Understanding Mathematical Concepts in Physics: Insights from Geometrical and Numerical Approaches

Modern mathematics has become an essential part of today’s physicist’s arsenal and this book covers several relevant such topics. The primary aim of this book is to present key mathematical concepts in an intuitive way with the help of geometrical and numerical methods - understanding is the key. Not all differential equations can be solved with standard techniques. Examples illustrate how geometrical insights and numerical methods are useful in understanding differential equations in general but are indispensable when extracting relevant information from equations that do not yield to standard methods.
Adopting a numerical approach to complex analysis it is shown that Cauchy’s theorem, the Cauchy integral formula, the residue theorem, etc. can be verified by performing hands-on computations with Python codes. Figures elucidate the concept of poles and essential singularities.

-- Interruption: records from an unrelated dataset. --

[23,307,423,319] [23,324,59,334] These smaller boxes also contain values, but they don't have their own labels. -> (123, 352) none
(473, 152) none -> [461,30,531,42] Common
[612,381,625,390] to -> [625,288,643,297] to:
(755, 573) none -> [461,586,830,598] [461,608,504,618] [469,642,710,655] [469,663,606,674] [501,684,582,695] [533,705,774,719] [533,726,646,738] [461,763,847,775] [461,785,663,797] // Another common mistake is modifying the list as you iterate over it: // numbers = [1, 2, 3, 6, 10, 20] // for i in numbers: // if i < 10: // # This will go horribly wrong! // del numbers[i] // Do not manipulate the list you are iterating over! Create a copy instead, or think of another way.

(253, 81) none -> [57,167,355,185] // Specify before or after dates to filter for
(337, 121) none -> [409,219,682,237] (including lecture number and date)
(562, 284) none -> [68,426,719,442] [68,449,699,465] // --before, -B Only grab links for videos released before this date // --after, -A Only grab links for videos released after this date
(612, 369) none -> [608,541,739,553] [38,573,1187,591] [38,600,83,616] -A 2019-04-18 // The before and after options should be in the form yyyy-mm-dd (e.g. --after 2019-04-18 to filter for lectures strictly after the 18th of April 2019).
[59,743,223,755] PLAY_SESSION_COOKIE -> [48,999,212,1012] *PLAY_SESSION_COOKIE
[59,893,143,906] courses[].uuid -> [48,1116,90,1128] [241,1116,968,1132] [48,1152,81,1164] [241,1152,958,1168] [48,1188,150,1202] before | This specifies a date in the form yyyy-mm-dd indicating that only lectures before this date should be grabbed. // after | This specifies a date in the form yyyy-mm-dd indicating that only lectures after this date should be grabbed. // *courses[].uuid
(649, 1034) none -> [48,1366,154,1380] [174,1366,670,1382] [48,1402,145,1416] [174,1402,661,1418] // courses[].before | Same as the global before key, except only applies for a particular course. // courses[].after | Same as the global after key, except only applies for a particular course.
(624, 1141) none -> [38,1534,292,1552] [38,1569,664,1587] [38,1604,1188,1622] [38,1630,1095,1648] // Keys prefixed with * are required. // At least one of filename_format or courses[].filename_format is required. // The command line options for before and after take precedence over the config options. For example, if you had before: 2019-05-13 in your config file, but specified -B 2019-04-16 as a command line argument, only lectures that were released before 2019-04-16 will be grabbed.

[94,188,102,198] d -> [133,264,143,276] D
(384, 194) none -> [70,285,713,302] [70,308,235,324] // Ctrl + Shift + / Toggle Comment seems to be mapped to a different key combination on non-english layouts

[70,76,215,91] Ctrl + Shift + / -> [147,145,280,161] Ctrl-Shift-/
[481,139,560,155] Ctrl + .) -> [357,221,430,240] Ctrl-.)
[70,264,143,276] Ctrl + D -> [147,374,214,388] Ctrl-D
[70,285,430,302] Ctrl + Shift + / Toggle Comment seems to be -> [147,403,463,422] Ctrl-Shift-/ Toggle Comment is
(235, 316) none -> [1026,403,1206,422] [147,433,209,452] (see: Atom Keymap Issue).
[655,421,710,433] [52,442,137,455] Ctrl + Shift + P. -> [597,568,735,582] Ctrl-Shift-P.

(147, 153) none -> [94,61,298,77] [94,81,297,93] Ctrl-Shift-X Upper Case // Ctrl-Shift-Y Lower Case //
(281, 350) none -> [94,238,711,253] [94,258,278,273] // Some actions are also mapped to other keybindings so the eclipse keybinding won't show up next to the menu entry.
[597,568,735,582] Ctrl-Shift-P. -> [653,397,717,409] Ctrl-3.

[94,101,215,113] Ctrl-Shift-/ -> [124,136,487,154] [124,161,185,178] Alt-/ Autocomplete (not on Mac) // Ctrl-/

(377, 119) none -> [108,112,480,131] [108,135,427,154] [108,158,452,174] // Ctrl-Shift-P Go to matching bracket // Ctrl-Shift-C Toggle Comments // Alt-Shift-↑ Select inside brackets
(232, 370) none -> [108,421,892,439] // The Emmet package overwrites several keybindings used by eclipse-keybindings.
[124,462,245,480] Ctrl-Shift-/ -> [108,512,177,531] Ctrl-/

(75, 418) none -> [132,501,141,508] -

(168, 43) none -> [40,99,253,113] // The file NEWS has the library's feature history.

Further the book covers topology, Hilbert spaces, Fourier transforms (discussing how fast Fourier transform works), modern differential geometry, Lie groups and Lie algebras, probability and useful probability distributions, and statistical detection of signals. Novel features include: (i) Topology is introduced via the notion of continuity on the real line which then naturally leads to topological spaces. (ii) Data analysis in a differential geometric framework and a general description of χ2 discriminators in terms of vector bundles.
This book is targeted at physics graduate students and at theoretical (and possibly experimental) physicists. Apart from research students, this book is also useful to active physicists in their research and teaching.